─── SOURCE EXCERPT ───
One man jumped up to close the watertight doors to the torpedo room. He didn't check to see whether anyone was inside, didn't realize that he had just locked in Greg Greeley-an eighteen-year-old recruit who had boarded Tautog just three weeks before the mission began. All that man knew was that the exterior compartment might be among the first to flood and as the one closest to the hatch, it was his job to seal it off. Then, as he was trained, he turned his back, never looking in the small round window to see Greeley frightened inside. It would be several minutes before anyone could be sure the hull was intact, several minutes before anyone let Greeley out.
Meanwhile, other officers jumped out of their hunks, raced out of the wardroom and to the control room, scrambling to assume their preassigned collision stations. Coy took over the diving station and began struggling to level the sub. Van Hoften gave his last order as officer of the deck before formally turning the boat over to the captain.
"Do not sound the collision alarm."
It was awfully late to try to stay quiet and avoid detection and just as unnecessary to announce the collision. Still, according to rote, the crew quietly passed a collision alert from man to man, compartment by compartment. Compartment by compartment, the men reported back that each area of Tautog was essentially intact. The watertight doors were opened.
"They build them well at Ingalls," Waters finally said, referring to the sub's shipyard in Mississippi. His comment would he caught on an audiotape that was running in the sonar shack, recording the drama.
Step-and-a-Half hustled back, grabbed hold of a headset, and shouted, "Fuck you, God, nothing gets through HY-80." HY-80 was the steel that Tautog's hull was made of, so named because it could withstand 80,000 pounds of ocean pressure per square inch.
Then the two men sat back to listen. What they heard, and what was recorded on the running tape, seemed to confirm the worst. It sounded as if one of the Echo's propellers had been torn off and, with nothing to resist the water, its turbine was spinning wildly. If that were true, and the Echo's pressure hull was gashed through, she would likely sink into the ocean. At 2,000 feet down, she would implode. There would be no survivors.
───
**PROBLEM SET**
[1] Answer each question using the Tautog passage:
(a) How long before the mission began had Greg Greeley boarded Tautog?
(b) Who took over the diving station?
(c) How many pounds of ocean pressure per square inch could HY-80 withstand?
[2] Repeat the section of the Tautog passage that begins at the words "It was awfully" and ends after the words "recording the drama.".
[3] Write the next part of the Tautog passage, picking up after its final sentence.
The listing placed after the Tautog passage comes from an unrelated source.
─── DATA LINES ───
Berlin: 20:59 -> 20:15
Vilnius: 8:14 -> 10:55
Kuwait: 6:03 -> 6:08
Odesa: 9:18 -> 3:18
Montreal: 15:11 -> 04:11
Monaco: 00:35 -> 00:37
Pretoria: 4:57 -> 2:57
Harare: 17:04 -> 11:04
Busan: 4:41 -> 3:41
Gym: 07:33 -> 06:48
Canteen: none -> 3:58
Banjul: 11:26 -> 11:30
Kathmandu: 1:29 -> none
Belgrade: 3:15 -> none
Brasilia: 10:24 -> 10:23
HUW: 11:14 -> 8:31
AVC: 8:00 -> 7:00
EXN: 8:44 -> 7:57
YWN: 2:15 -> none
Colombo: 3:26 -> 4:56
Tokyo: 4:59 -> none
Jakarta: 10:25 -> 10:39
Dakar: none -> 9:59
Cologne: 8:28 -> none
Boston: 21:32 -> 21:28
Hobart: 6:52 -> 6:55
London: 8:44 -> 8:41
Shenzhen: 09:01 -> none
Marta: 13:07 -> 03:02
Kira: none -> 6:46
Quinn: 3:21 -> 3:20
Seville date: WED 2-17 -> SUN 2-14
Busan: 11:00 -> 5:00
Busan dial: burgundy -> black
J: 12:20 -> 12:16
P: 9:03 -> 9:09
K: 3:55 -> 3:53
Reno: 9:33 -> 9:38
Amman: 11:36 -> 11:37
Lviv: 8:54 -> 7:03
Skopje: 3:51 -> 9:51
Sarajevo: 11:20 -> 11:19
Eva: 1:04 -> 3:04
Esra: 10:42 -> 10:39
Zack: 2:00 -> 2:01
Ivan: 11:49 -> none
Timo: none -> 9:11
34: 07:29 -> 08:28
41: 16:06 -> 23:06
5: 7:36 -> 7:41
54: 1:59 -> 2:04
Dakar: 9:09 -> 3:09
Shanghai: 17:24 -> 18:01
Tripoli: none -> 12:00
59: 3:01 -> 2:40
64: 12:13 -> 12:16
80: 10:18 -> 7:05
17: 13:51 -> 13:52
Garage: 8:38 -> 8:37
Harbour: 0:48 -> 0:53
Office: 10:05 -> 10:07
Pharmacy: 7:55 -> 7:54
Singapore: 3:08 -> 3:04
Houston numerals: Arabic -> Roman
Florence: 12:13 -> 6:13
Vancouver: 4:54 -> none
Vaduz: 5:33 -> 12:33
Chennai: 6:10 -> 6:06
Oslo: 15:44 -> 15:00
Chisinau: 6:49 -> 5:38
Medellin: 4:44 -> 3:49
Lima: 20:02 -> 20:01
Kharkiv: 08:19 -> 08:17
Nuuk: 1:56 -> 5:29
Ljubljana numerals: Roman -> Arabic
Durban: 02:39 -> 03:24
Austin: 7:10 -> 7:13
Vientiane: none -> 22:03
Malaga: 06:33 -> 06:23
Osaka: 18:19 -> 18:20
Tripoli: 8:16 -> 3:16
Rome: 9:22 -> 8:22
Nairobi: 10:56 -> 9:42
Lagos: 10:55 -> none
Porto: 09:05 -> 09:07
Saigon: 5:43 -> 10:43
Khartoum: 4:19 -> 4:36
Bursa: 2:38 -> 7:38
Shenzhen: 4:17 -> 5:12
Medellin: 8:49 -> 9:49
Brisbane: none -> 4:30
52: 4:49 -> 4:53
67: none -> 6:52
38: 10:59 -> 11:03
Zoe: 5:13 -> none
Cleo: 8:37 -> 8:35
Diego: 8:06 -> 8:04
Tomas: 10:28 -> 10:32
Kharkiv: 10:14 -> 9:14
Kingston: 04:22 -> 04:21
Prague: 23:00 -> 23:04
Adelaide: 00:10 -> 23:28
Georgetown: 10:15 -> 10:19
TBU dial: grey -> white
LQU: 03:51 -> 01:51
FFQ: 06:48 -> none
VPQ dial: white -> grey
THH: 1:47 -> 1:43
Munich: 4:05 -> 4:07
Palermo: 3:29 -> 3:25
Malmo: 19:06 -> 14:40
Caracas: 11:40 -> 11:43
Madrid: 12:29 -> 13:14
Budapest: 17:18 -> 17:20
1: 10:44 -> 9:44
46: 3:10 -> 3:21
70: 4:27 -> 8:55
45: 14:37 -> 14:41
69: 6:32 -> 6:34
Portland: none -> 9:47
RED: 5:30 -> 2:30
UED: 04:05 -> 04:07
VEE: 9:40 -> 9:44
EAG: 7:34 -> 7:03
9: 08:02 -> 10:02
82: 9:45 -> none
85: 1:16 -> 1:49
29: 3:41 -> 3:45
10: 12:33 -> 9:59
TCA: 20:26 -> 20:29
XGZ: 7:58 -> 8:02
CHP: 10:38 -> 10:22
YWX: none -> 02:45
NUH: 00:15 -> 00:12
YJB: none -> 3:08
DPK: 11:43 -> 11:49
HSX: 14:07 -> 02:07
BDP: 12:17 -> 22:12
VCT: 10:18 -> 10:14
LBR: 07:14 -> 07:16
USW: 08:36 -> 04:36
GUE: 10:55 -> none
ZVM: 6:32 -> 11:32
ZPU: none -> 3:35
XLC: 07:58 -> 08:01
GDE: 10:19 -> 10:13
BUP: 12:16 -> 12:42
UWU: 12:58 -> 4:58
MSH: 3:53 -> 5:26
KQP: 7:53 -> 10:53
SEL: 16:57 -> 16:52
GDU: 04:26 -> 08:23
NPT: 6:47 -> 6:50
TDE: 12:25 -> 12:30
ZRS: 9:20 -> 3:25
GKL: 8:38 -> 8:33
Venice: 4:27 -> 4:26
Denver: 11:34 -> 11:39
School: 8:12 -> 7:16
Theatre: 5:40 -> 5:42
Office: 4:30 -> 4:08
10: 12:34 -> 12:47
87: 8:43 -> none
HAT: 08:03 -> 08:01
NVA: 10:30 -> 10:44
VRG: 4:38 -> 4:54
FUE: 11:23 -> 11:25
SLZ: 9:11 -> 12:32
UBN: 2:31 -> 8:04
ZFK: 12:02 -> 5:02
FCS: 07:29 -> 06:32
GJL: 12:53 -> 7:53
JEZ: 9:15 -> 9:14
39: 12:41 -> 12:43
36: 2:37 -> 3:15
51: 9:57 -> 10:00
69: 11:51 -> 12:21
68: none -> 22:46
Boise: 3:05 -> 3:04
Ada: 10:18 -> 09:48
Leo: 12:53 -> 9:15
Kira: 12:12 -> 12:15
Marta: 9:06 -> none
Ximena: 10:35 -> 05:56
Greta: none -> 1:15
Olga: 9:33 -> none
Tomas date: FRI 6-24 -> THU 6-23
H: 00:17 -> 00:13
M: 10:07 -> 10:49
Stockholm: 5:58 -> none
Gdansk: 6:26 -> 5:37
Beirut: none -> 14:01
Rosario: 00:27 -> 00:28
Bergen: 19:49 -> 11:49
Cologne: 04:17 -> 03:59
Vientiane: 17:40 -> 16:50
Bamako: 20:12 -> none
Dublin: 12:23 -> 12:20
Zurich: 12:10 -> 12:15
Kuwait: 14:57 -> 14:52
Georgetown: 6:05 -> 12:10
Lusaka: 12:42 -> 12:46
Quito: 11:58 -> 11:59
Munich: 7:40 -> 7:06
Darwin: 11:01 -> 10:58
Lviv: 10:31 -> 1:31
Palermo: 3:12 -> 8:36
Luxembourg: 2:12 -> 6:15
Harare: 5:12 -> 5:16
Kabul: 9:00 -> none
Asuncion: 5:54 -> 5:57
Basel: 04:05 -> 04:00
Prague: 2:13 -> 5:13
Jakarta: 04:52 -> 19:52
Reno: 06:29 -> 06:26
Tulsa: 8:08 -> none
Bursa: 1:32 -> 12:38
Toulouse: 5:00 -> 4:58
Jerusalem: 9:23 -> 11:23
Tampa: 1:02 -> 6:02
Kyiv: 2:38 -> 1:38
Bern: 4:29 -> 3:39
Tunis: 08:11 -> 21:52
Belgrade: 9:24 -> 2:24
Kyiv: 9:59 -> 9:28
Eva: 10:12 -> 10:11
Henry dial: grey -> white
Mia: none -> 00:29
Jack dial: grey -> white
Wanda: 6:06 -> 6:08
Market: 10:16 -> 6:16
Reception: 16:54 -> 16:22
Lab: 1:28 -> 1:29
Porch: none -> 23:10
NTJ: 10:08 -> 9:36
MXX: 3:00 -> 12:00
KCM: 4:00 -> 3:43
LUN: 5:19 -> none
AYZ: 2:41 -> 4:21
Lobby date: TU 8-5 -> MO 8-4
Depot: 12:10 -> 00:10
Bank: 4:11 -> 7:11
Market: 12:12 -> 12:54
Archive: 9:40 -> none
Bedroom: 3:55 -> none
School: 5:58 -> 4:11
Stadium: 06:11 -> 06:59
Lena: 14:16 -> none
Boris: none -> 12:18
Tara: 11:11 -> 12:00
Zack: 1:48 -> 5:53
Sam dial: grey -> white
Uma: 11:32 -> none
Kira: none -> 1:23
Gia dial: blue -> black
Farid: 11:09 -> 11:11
───
**THE REPLIES**
[1]
(a) Three weeks.
(b) Coy.
(c) 80,000 pounds.

[2]
It was awfully late to try to stay quiet and avoid detection and just as unnecessary to announce the collision. Still, according to rote, the crew quietly passed a collision alert from man to man, compartment by compartment. Compartment by compartment, the men reported back that each area of Tautog was essentially intact. The watertight doors were opened.
"They build them well at Ingalls," Waters finally said, referring to the sub's shipyard in Mississippi. His comment would he caught on an audiotape that was running in the sonar shack, recording the drama.

[3]
Then the men heard noises like an engine starting up and sputtering, followed by banging, perhaps watertight doors being slammed shut on the Echo. Finally sonar picked up something that sounded like popcorn popping, what Lindsay interpreted as the sound of steel cracking apart.
After that, the ocean seemed to go silent, a blanket of uninterrupted static through the sonarmen's headsets. They listened for anything that could be the Echo racing away, or blowing ballast tanks and surfacing. But everything, the spinning, the banging, the popping, had just stopped.
Someone in the sonar shack jumped up and turned off the recorder. The tape normally ran on a continuous loop, and had the recorder been left on, the sounds of the crash would have been lost.
Stunned, the operators continued to search, looking for any sign that the Soviet sub had recovered. The silence seemed to mean only one thing: that as many as ninety submariners were helplessly sinking into the crushing depths below. It didn't seem to matter now that they were Soviet submariners.
Within minutes of the collision, Balderston gave the order that sent Tautog steaming away, fast. There was no thought of surfacing or even of going to periscope depth. This was, in fact, an undersea hit and run. Tautog's crew would not mount a search for survivors or wreckage, normal procedure for a collision at sea. Balderston's prime directive was to avoid any further encounter with the Soviets.
Tautog headed due east, moving at only about 12 knots and listing at least 10 degrees to her starboard side. Every time Balderston. tried to drive the submarine faster, she leaned over more sharply. One by one, metal plates that had been welded to Tautog's sail were torn off by the force of the water. Each slammed onto the submarine's hull with a resounding crash. The crew started a pool, betting on how much of the sail would be left when they got back to Pearl Harbor.
Water leaked into the control room from the gash left by the Echo's propeller, but it would be hours before Tautog surfaced, hours before a small team of officers could, under the cover of darkness, inspect the damage outside.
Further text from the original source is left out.